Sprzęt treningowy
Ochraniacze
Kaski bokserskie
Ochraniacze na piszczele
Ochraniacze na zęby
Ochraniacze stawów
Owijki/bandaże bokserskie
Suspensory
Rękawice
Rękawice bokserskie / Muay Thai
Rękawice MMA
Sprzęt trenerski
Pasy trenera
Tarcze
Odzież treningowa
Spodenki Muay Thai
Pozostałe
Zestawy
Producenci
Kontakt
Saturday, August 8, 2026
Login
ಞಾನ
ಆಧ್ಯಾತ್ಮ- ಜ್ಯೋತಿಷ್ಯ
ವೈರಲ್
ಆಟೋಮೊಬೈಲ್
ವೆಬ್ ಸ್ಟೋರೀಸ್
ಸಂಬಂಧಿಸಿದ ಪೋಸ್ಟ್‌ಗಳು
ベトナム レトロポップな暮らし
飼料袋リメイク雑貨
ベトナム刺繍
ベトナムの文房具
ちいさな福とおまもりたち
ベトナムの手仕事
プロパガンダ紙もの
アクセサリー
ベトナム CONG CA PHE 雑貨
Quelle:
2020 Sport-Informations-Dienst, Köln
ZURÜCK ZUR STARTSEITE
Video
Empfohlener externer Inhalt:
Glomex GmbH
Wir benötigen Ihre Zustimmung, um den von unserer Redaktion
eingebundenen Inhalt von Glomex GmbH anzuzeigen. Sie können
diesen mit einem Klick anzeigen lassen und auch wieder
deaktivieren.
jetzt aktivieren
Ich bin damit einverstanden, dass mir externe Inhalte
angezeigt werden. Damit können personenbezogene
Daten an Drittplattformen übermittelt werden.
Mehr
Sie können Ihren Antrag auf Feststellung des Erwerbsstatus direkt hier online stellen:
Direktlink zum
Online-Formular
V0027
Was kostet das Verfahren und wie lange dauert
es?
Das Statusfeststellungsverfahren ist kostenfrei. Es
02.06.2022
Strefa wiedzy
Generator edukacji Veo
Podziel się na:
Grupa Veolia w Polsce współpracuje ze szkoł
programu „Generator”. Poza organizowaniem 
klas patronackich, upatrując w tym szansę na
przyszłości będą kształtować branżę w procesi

▶ [Required action]:
Identify every row above that contains the word "Ochraniacze", matching case exactly, and copy each of those rows.

▶ [Result below]:
Ochraniacze
Ochraniacze na piszczele
Ochraniacze na zęby
Ochraniacze stawów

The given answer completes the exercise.